> **WHAT THE TASK ASKS**: Return every line of the listing that includes the string "الكويت".

> **MATERIAL SHOWN**:
^^^^^^^^^^^^^^^^

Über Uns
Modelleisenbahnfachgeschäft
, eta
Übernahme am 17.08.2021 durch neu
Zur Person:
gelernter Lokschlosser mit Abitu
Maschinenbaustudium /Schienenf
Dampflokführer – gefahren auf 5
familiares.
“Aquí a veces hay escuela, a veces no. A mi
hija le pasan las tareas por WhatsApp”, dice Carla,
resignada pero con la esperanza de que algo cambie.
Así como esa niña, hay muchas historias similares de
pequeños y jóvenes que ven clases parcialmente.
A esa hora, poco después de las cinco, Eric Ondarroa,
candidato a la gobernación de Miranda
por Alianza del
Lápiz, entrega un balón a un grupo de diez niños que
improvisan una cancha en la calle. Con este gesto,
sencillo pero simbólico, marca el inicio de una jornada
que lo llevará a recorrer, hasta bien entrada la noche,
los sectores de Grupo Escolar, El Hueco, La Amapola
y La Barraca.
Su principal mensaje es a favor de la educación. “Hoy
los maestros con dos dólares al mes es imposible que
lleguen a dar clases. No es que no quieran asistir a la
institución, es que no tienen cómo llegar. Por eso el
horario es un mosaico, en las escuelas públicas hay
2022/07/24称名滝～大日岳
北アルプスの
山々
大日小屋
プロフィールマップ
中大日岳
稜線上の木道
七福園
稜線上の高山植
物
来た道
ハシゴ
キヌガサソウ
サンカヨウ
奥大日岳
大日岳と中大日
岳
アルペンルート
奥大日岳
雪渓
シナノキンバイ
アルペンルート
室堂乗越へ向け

^^^^^^^^^^^^^^^^

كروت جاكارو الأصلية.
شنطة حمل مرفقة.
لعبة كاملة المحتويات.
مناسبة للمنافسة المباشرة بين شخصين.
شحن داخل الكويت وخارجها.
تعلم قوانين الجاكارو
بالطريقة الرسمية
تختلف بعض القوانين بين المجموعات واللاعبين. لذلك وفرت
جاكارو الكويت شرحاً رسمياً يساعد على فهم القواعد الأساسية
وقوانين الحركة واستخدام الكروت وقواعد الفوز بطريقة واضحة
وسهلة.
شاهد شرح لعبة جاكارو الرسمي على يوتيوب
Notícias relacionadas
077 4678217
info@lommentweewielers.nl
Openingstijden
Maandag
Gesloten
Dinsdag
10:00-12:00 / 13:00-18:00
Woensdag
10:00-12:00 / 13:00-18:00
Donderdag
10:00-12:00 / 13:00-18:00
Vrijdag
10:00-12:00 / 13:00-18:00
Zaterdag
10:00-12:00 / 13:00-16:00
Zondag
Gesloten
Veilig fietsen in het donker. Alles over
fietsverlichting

^^^^^^^^^^^^^^^^

> **THE ANSWER**:
شحن داخل الكويت وخارجها.
جاكارو الكويت شرحاً رسمياً يساعد على فهم القواعد الأساسية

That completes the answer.